The Story of Casa d’Ambrosio
In the mid 18th century Eugenio’s great grandfather, an innovative man from San Giuseppe di Piano (near Naples) named Felice d’Ambrosio came to Camerota to sell textiles from a mobile cart and then later set up shop in Camerota where he sold textiles. He met his wife, Fiorentina (from a nearby village, Licusati): a very tall, beautiful woman from a well-to-do family who was always elegantly dressed (locals claim she never left home without her high heel shoes!). They married and in 1896 Eugenio’s nonno Alfredo was born.
After WWI Alfredo married Ernesta and around 1921 they immigrated to Venezuela where Ernesta’s father was already living and had planted coffee and cacao. Alfredo’s two brothers Francesco and Medardo had already arrived in Caracas respectively in 1913 and 1919 and had started a business there. When Alfredo and Ernesta arrived, the three brothers established Hermanos D’Ambrosio– exporting all things Italian from Italy to Venezuela. Years later Francesco and Medardo die prematurely and Alfredo carried the business forward all on his own.
On occasion, Alfredo returned to Camerota where he brought gas heat, one of the first televisions in the village and the first telephone communication. Before that the local villagers had not experienced such luxuries. Alfredo was admired and adored by all. He and his brothers were responsible for funding and building the village cemetery. Alfredo himself funded the restoration of the main church in town.

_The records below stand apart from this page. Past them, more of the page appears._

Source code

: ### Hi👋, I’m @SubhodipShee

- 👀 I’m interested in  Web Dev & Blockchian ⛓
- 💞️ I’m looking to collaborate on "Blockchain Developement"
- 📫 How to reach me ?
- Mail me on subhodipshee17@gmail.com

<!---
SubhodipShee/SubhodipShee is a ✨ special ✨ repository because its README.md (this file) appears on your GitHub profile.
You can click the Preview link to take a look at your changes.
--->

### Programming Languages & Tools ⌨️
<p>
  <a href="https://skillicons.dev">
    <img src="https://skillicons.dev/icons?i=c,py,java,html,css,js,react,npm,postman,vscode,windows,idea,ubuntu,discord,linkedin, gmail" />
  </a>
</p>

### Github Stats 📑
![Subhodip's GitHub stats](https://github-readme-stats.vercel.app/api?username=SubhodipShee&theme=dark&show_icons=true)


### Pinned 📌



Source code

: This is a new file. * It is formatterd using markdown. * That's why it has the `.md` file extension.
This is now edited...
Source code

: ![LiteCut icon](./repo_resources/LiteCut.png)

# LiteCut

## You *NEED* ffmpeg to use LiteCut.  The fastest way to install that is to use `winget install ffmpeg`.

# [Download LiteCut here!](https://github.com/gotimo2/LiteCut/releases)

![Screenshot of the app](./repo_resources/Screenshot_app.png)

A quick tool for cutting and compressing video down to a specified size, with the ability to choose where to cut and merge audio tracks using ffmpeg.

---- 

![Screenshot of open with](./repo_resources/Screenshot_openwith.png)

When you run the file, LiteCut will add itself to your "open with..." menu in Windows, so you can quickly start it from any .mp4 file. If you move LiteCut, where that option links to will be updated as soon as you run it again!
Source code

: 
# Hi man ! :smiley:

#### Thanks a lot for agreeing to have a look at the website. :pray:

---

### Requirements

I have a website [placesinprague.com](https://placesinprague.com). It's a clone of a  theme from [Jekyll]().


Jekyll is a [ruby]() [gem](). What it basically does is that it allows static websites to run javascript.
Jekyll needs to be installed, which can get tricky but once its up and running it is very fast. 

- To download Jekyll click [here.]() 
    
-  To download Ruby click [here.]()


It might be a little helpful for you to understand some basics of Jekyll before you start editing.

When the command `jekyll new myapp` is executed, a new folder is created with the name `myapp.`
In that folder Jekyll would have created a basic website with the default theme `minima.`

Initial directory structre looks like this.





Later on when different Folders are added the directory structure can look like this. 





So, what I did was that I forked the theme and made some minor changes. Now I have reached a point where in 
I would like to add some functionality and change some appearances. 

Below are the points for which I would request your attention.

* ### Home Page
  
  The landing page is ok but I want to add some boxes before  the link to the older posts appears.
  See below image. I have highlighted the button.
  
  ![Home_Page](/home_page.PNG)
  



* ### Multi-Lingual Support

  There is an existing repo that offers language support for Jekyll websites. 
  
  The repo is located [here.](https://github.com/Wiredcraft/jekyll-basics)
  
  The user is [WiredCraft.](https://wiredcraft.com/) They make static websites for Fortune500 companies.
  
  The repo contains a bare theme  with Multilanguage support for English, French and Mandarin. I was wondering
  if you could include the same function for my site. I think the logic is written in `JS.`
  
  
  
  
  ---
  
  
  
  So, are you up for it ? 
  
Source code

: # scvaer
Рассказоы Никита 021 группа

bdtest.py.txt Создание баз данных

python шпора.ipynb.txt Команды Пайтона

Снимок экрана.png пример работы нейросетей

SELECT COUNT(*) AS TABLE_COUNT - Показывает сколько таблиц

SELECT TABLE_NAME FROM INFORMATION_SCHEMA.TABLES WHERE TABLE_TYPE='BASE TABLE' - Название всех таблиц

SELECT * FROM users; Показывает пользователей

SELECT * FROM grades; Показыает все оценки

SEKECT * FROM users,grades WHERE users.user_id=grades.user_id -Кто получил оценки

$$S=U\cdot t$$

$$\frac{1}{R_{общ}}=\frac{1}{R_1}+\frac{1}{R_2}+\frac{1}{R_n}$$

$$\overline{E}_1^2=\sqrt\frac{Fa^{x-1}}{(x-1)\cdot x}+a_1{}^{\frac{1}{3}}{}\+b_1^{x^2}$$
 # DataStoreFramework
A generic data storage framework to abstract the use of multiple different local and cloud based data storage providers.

When Ernesta and Alfredo returned to Italy, first they lived in Salerno and then in a village north of Salerno called Cava dei Tirreni. Ernesta died there and Casa d’Ambrosio was used as a Summer gathering spot for Alfredo, his children and grandchildren. After the death of Alfredo in 1976 the entire house was divided up in the early 1980s amongst Eugenio’s aunt, uncle and his own mother Flora–who took the middle part of the house and the most historically intact. It was restored and updated at that time.

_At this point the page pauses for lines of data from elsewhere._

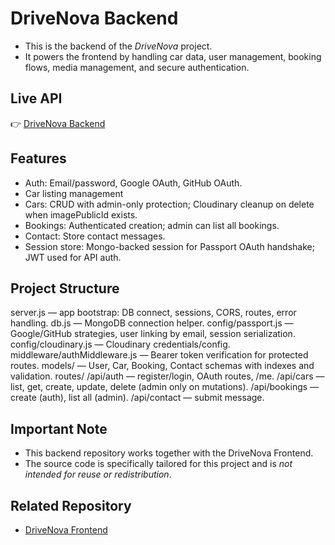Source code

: # DriveNova Backend

- This is the backend of the *DriveNova* project.  
- It powers the frontend by handling car data, user management, booking flows, media management, and secure authentication.

## Live API
👉 [DriveNova Backend](https://drivenova-backend.onrender.com)

## Features
- Auth: Email/password, Google OAuth, GitHub OAuth.
- Car listing management
- Cars: CRUD with admin-only protection; Cloudinary cleanup on delete when imagePublicId exists.
- Bookings: Authenticated creation; admin can list all bookings.
- Contact: Store contact messages.
- Session store: Mongo-backed session for Passport OAuth handshake; JWT used for API auth.

## Project Structure
server.js — app bootstrap: DB connect, sessions, CORS, routes, error handling.
db.js — MongoDB connection helper.
config/passport.js — Google/GitHub strategies, user linking by email, session serialization.
config/cloudinary.js — Cloudinary credentials/config.
middleware/authMiddleware.js — Bearer token verification for protected routes.
models/ — User, Car, Booking, Contact schemas with indexes and validation.
routes/
/api/auth — register/login, OAuth routes, /me.
/api/cars — list, get, create, update, delete (admin only on mutations).
/api/bookings — create (auth), list all (admin).
/api/contact — submit message.

## Important Note
- This backend repository works together with the DriveNova Frontend.  
- The source code is specifically tailored for this project and is *not intended for reuse or redistribution*.

## Related Repository
- [DriveNova Frontend](https://drivenova.onrender.com)
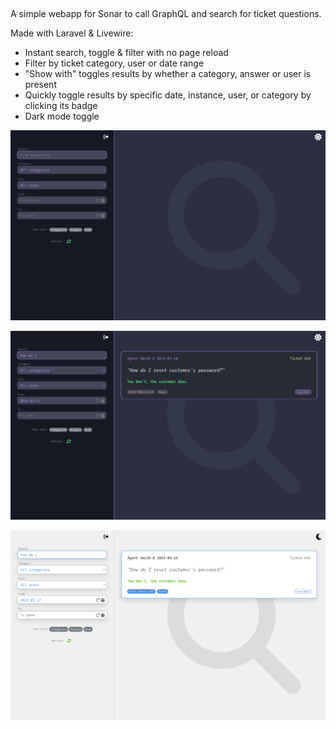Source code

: ##

A simple webapp for Sonar to call GraphQL and search for ticket questions.

Made with Laravel & Livewire:

- Instant search, toggle & filter with no page reload
- Filter by ticket category, user or date range
- "Show with" toggles results by whether a category, answer or user is present
- Quickly toggle results by specific date, instance, user, or category by clicking its badge
- Dark mode toggle

![screenshot](screenshot1.png)

![screenshot](screenshot2.png)

![screenshot](screenshot3.png)
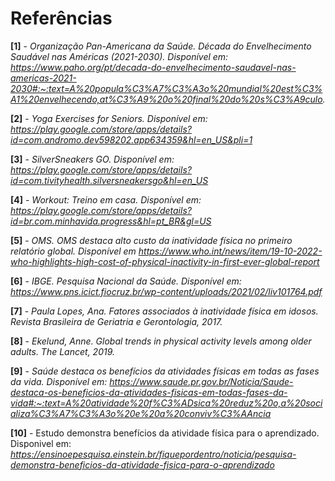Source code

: # Referências

**[1]** - _Organização Pan-Americana da Saúde. Década do Envelhecimento Saudável nas Américas (2021-2030). Disponível em: https://www.paho.org/pt/decada-do-envelhecimento-saudavel-nas-americas-2021-2030#:~:text=A%20popula%C3%A7%C3%A3o%20mundial%20est%C3%A1%20envelhecendo,at%C3%A9%20o%20final%20do%20s%C3%A9culo._

**[2]** - _Yoga Exercises for Seniors. Disponível em: https://play.google.com/store/apps/details?id=com.andromo.dev598202.app634359&hl=en_US&pli=1_

**[3]** - _SilverSneakers GO. Disponível em: https://play.google.com/store/apps/details?id=com.tivityhealth.silversneakersgo&hl=en_US_

**[4]** - _Workout: Treino em casa. Disponível em: https://play.google.com/store/apps/details?id=br.com.minhavida.progress&hl=pt_BR&gl=US_

**[5]** - _OMS. OMS destaca alto custo da inatividade física no primeiro relatório global. Disponível em https://www.who.int/news/item/19-10-2022-who-highlights-high-cost-of-physical-inactivity-in-first-ever-global-report_

**[6]** - _IBGE. Pesquisa Nacional da Saúde. Disponível em: https://www.pns.icict.fiocruz.br/wp-content/uploads/2021/02/liv101764.pdf_

**[7]** - _Paula Lopes, Ana. Fatores associados à inatividade física em idosos. Revista Brasileira de Geriatria e Gerontologia, 2017._

**[8]** - _Ekelund, Anne. Global trends in physical activity levels among older adults. The Lancet, 2019._

**[9]** - _Saúde destaca os benefícios da atividades físicas em todas as fases da vida. Disponível em: https://www.saude.pr.gov.br/Noticia/Saude-destaca-os-beneficios-da-atividades-fisicas-em-todas-fases-da-vida#:~:text=A%20atividade%20f%C3%ADsica%20reduz%20o,a%20socializa%C3%A7%C3%A3o%20e%20a%20conviv%C3%AAncia_

**[10]** - Estudo demonstra benefícios da atividade física para o aprendizado. Disponivel em: _https://ensinoepesquisa.einstein.br/fiquepordentro/noticia/pesquisa-demonstra-beneficios-da-atividade-fisica-para-o-aprendizado_
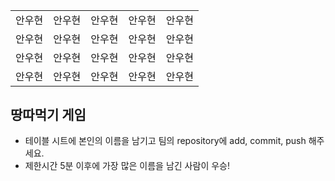 <table>
      <tbody>
        <tr>
          <td>안우현</td>
          <td>안우현</td>
          <td>안우현</td>
          <td>안우현</td>
          <td>안우현</td>
        </tr>
        <tr>
          <td>안우현</td>
          <td>안우현</td>
          <td>안우현</td>
          <td>안우현</td>
          <td>안우현</td>
        </tr>
        <tr>
          <td>안우현</td>
          <td>안우현</td>
          <td>안우현</td>
          <td>안우현</td>
          <td>안우현</td>
        </tr>
        <tr>
          <td>안우현</td>
          <td>안우현</td>
          <td>안우현</td>
          <td>안우현</td>
          <td>안우현</td>
        </tr>
        <tr>
        </tr>
      </tbody>
</table>

## 땅따먹기 게임

- 테이블 시트에 본인의 이름을 남기고 팀의 repository에 add, commit, push 해주세요.
- 제한시간 5분 이후에 가장 많은 이름을 남긴 사람이 우승!
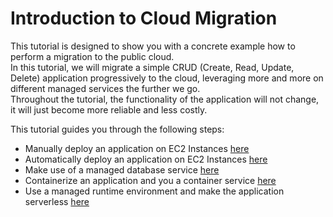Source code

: # Introduction to Cloud Migration

This tutorial is designed to show you with a concrete example how to perform a migration to the public cloud.  
In this tutorial, we will migrate a simple CRUD (Create, Read, Update, Delete) application progressively to the cloud, leveraging more and more on different managed services the further we go.  
Throughout the tutorial, the functionality of the application will not change, it will just become more reliable and less costly.

This tutorial guides you through the following steps:

- Manually deploy an application on EC2 Instances [here](./iaas.md)
- Automatically deploy an application on EC2 Instances [here](./cicd_artifacts.md)
- Make use of a managed database service [here](./iaas_w_aurora.md)
- Containerize an application and you a container service [here](./docker.md)
- Use a managed runtime environment and make the application serverless [here](./lambda.md)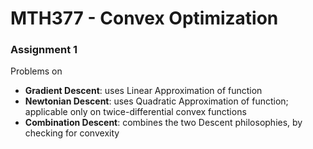 # MTH377 - Convex Optimization

### Assignment 1
Problems on
- **Gradient Descent**: uses Linear Approximation of function
- **Newtonian Descent**: uses Quadratic Approximation of function; applicable only on twice-differential convex functions
- **Combination Descent**: combines the two Descent philosophies, by checking for convexity
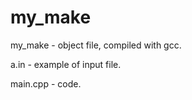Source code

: my_make
========

my_make - object file, compiled with gcc.

a.in - example of input file.

main.cpp - code.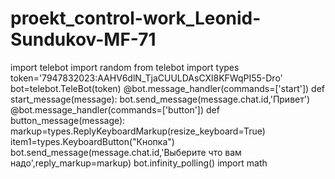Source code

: # proekt_control-work_Leonid-Sundukov-MF-71
import telebot
import random
from telebot import types
token='7947832023:AAHV6dlN_TjaCUULDAsCXl8KFWqPI55-Dro'
bot=telebot.TeleBot(token)
@bot.message_handler(commands=['start'])
def start_message(message):
	bot.send_message(message.chat.id,'Привет')
@bot.message_handler(commands=['button'])
def button_message(message):
	markup=types.ReplyKeyboardMarkup(resize_keyboard=True)
	item1=types.KeyboardButton("Кнопка") 																																		
	bot.send_message(message.chat.id,'Выберите что вам надо',reply_markup=markup)
bot.infinity_polling()
import math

Over the years, the house remained in the family and mostly empty and unused. Eugenio’s mother Flora used the property sparingly in summertime until after her death when the house was dropped into the loving hands of Lorna and Eugenio. And, through their extensive adoration and sentimental attachment to the house, the fascinating family history and the house’s location in this long-forgotten, but extremely special village–Lorna and Eugenio have created their own interpretation and remembrance of place, time and Camerota’s former generations, love and livelihood.
This is Casa d’Ambrosio.
LOCAL TOUR LEADER & HOST
As a maestra of authentic tours featuring Italy’s time-honored traditions, the discerning experiences that Carol Sicbaldi shares as a tour designer/tour leader – will push you to explore a life of simple pleasure, uncomplicated flavors, bucolic landscapes and architecture from a time when things were built to last. Take your pick from trekking, authentic home cooked meals, pop-up picnics and wine tastings. With over 25 years of experience, she’ll introduce you to artisans whose life’s work is dedicated to keeping their chosen crafts alive, from cheese makers to bakers, honey producers and herbalists.
With Carol, we’ll practice celebrating a simplicity long lost in most corners of the world.
Slow down, walk, and appreciate all the rhythm and flavors!
“Visiting a new town is like having a conversation. Places ask questions of you just as searchingly as you question them. And, as in any conversation,
it helps to listen with an open mind, so you can be led somewhere unexpected.
The more you leave assumptions at home, I’ve found, the better you can hear whatever it is that a destination is trying to say to you.”